In North Dakota, an oil pipeline is being built on one of the Standing Rock Sioux Tribe’s sacred tribal sites and few news outlets seem to be covering the story in a meaningful way. 

The Dakota Access pipeline will carry crude oil from the Bakken and Three Forks production areas in North Dakota to Illinois. It is a massive project, and the company responsible for it is touting its safety and reliability, as well as its commitment to protect landowner interests.

However, in North Dakota the pipeline is planned to cross areas beneath areas of the Little Missouri and Missouri rivers that not only provide drinking water to the Standing Rock Sioux reservation and millions of others downstream, but also are designated as sacred tribal sites and wildlife protection zones.

So the Standing Rock Sioux filed a lawsuit against federal regulators for approving the pipeline. The hearing is scheduled for Aug. 24. 

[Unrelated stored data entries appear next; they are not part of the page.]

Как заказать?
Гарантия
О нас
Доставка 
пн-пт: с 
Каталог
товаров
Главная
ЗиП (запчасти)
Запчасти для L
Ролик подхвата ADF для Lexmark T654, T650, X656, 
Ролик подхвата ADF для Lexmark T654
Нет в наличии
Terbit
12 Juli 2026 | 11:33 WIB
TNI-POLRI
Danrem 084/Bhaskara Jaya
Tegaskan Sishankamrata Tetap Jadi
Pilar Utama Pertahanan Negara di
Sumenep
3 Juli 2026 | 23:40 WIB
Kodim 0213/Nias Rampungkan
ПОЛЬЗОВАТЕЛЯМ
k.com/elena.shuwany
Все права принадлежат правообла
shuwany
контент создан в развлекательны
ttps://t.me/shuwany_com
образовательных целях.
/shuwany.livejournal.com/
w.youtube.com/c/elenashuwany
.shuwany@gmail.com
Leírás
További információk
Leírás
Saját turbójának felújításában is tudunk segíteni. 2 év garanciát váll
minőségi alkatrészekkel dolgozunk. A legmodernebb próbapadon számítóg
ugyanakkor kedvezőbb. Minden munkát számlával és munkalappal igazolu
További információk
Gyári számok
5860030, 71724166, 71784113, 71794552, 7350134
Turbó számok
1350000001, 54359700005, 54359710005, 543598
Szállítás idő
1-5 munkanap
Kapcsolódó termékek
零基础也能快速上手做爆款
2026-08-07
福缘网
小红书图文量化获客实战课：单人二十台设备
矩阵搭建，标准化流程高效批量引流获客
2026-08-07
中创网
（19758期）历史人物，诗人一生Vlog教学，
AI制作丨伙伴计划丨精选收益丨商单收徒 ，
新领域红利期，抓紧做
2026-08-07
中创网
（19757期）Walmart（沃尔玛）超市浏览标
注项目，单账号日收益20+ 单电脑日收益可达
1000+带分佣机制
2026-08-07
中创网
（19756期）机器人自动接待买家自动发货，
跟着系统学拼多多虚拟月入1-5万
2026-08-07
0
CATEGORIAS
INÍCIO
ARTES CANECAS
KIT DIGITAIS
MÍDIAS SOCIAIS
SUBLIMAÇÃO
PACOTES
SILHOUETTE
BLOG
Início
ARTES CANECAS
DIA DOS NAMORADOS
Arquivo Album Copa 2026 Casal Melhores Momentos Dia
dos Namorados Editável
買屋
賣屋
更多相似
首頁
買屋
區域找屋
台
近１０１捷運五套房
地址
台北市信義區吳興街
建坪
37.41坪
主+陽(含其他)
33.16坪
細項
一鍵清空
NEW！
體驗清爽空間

In the meantime, construction of the pipeline has begun after it was given the go-ahead by North Dakota state officials. In response to the concerns voiced by the Standing Rock Sioux, North Dakota Department of Natural Resources spokesperson Kevin Baskins stated: “The bottom line is that they will go around the area by going underneath it.”

But members of the Standing Rock Sioux and other tribes from other nearby reservations aren't giving up hope. They have been protesting to halt construction of the pipleline, and on Aug. 12, Dave Archambault, the Standing Rock Sioux Chairman, pictured above, was arrested for disorderly conduct and pushing back on a police line. 

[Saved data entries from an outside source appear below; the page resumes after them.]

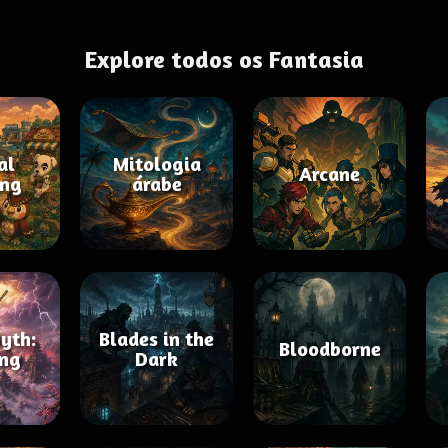
Explore todos os Fantasia
al
Mitologia
Arcane
ing
árabe
yth:
Blades in the
Bloodborne
ng
Dark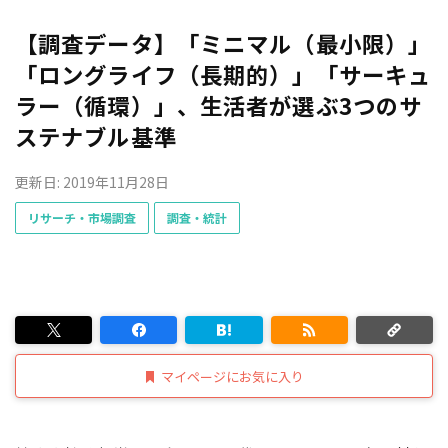
【調査データ】「ミニマル（最小限）」
「ロングライフ（長期的）」「サーキュ
ラー（循環）」、生活者が選ぶ3つのサ
ステナブル基準
更新日: 2019年11月28日
リサーチ・市場調査
調査・統計
マイページにお気に入り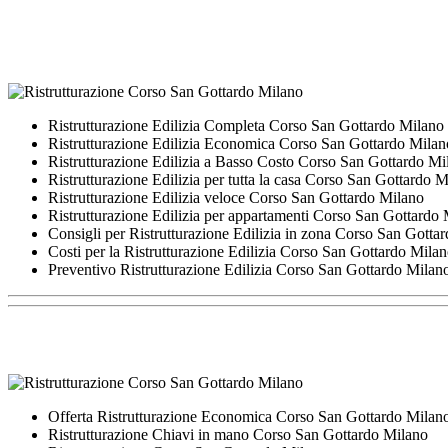
Ristrutturazione Edilizia Completa Corso San Gottardo Milano
Ristrutturazione Edilizia Economica Corso San Gottardo Milan
Ristrutturazione Edilizia a Basso Costo Corso San Gottardo Mi
Ristrutturazione Edilizia per tutta la casa Corso San Gottardo 
Ristrutturazione Edilizia veloce Corso San Gottardo Milano
Ristrutturazione Edilizia per appartamenti Corso San Gottardo
Consigli per Ristrutturazione Edilizia in zona Corso San Gotta
Costi per la Ristrutturazione Edilizia Corso San Gottardo Mila
Preventivo Ristrutturazione Edilizia Corso San Gottardo Milan
Offerta Ristrutturazione Economica Corso San Gottardo Milan
Ristrutturazione Chiavi in mano Corso San Gottardo Milano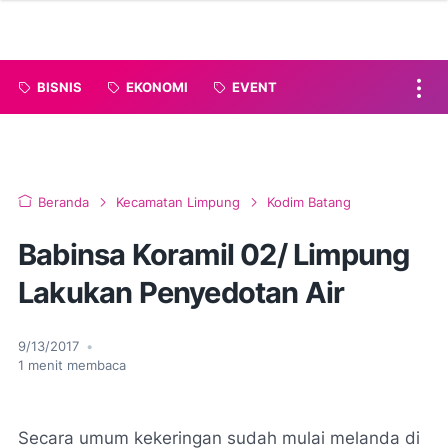
BISNIS
EKONOMI
EVENT
Beranda
Kecamatan Limpung
Kodim Batang
Babinsa Koramil 02/ Limpung
Lakukan Penyedotan Air
9/13/2017
•
1
menit membaca
Secara umum kekeringan sudah mulai melanda di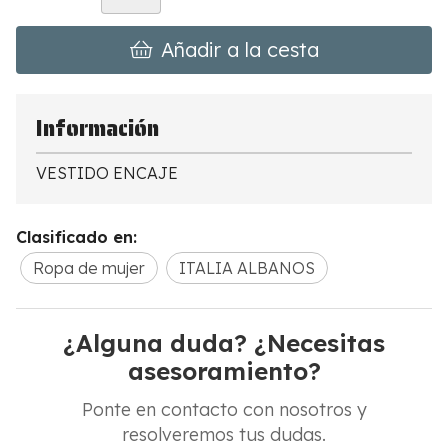
Añadir a la cesta
Información
VESTIDO ENCAJE
Clasificado en:
Ropa de mujer
ITALIA ALBANOS
¿Alguna duda? ¿Necesitas
asesoramiento?
Ponte en contacto con nosotros y
resolveremos tus dudas.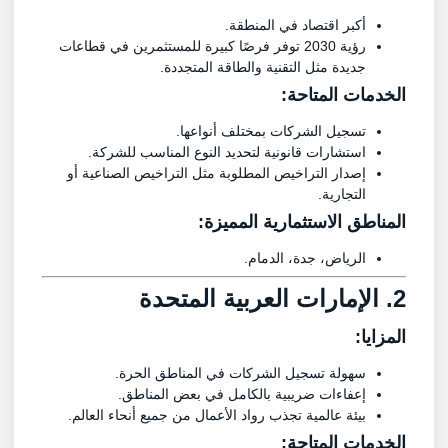
أكبر اقتصاد في المنطقة.
رؤية 2030 توفر فرصًا كبيرة للمستثمرين في قطاعات
جديدة مثل التقنية والطاقة المتجددة.
الخدمات المتاحة:
تسجيل الشركات بمختلف أنواعها.
استشارات قانونية لتحديد النوع المناسب للشركة.
إصدار التراخيص المطلوبة مثل التراخيص الصناعية أو
التجارية.
المناطق الاستثمارية المميزة:
الرياض، جدة، الدمام.
2. ا
لإمارات العربية المتحدة
المزايا:
سهولة تسجيل الشركات في المناطق الحرة.
إعفاءات ضريبية بالكامل في بعض المناطق.
بيئة عالمية تجذب رواد الأعمال من جميع أنحاء العالم.
الخدمات المتاحة: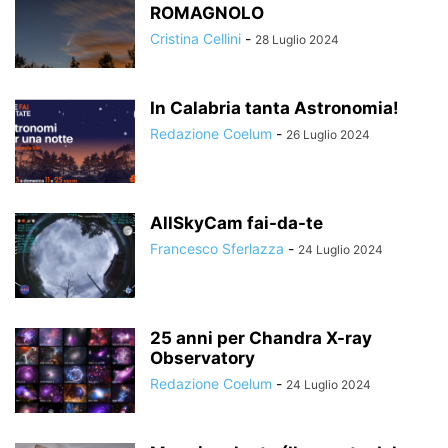
ROMAGNOLO
Cristina Cellini
-
28 Luglio 2024
In Calabria tanta Astronomia!
Redazione Coelum
-
26 Luglio 2024
AllSkyCam fai-da-te
Francesco Sferlazza
-
24 Luglio 2024
25 anni per Chandra X-ray
Observatory
Redazione Coelum
-
24 Luglio 2024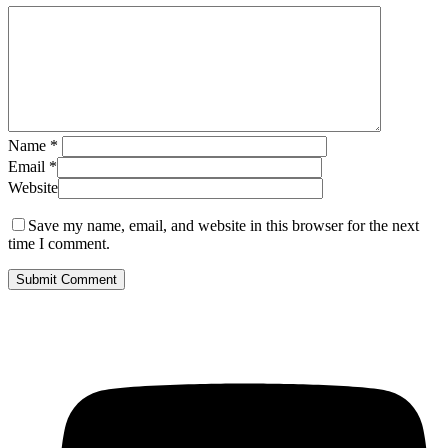
Name
*
Email
*
Website
Save my name, email, and website in this browser for the next
time I comment.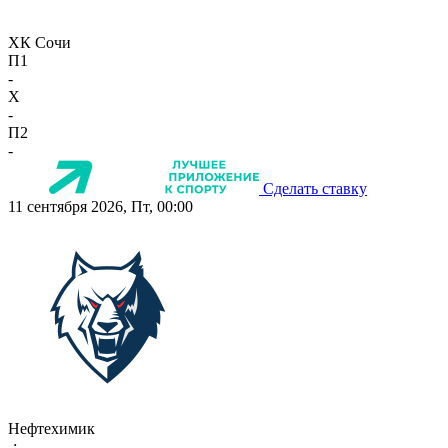
ХК Сочи
П1
-
X
-
П2
-
Сделать ставку
11 сентября 2026, Пт, 00:00
Нефтехимик
-:-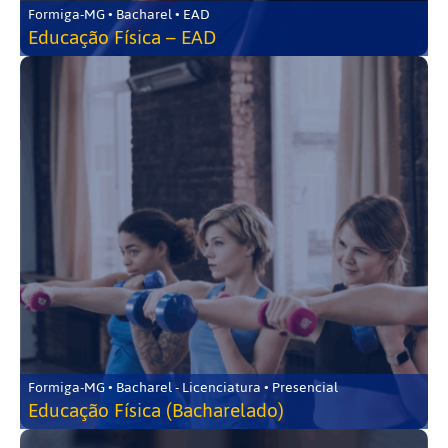
Formiga-MG • Bacharel • EAD
Educação Física – EAD
Formiga-MG • Bacharel - Licenciatura • Presencial
Educação Física (Bacharelado)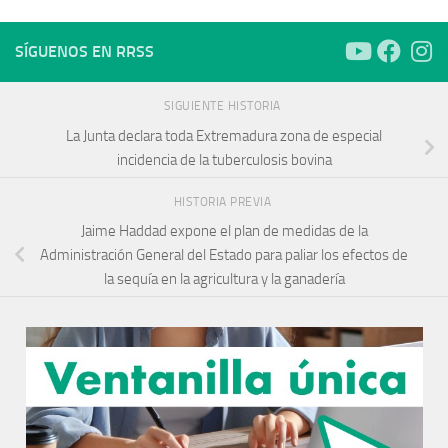
SÍGUENOS EN RRSS
SIGUIENTE HISTORIA
La Junta declara toda Extremadura zona de especial
incidencia de la tuberculosis bovina
HISTORIA PREVIA
Jaime Haddad expone el plan de medidas de la
Administración General del Estado para paliar los efectos de
la sequía en la agricultura y la ganadería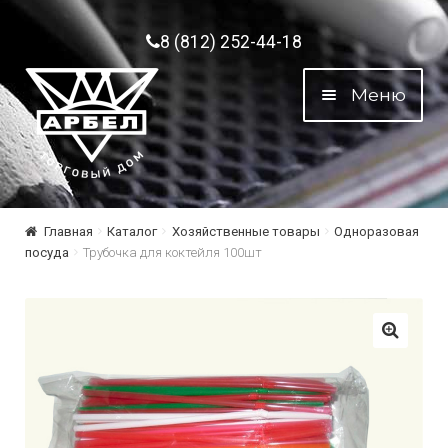
Перейти к навигации
Перейти к содержимому
8 (812) 252-44-18
Меню
Главная
Каталог
Хозяйственные товары
Одноразовая
посуда
Трубочка для коктейля 100шт
🔍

Upon being released from jail Archambault was also hit with a lawsuit from the pipeline company demanding restraining orders and "unspecified monetary damages."

Eighteen other men and women from the Standing Rock Sioux have also been arrested over the course of protests.

The protesters argue that the National Historic Preservation Act, which encourages the “protection of Native American cultural items” in line with the Native American Graves Protection and Repatriation Act, and the 1978 American Indian Religious Freedom Act (AIRFA), which formally grants Native Americans the right to access sacred sites and requires all government agencies to “eliminate interference with the free exercise of Native religion," are being violated. 

Even though AIRFA and other laws have repeatedly failed to protect sacred sites and have been proven nearly unenforceable, most notably during the case Lying vs. Northwest Indian Cemetery Protective Association, the Standing Rock Sioux still see these laws that were passed by Congress as laws designed to protect Native American rights and culture.

This is understandable, as everything from the titles of the laws to the words within them would lead one to think that they do indeed protect Native American rights and culture.

However, in form sadly consistent with American history to date, the Standing Rock Sioux’s belief that the US has made laws protecting them has landed their chairman and several of its members in jail.

Local news outlets have been attentive to the story, and the Standing Rock Sioux have even attracted the attention of Hollywood stars like Rosario Dawson, Shailene Woodly, and Riley Keough.  Despite this, it has not gained major traction in the national media.

Few nationwide news outlets have covered the protests or grievances of the Standing Rock Sioux in depth, and those that have cannot seem to see that this story is bigger than an oil pipeline. 

So here we stand again after nearly 500 years of abusing, ignoring, and violating previously negotiated laws and treaties with Native Americans. Let's not repeat the errors of the past.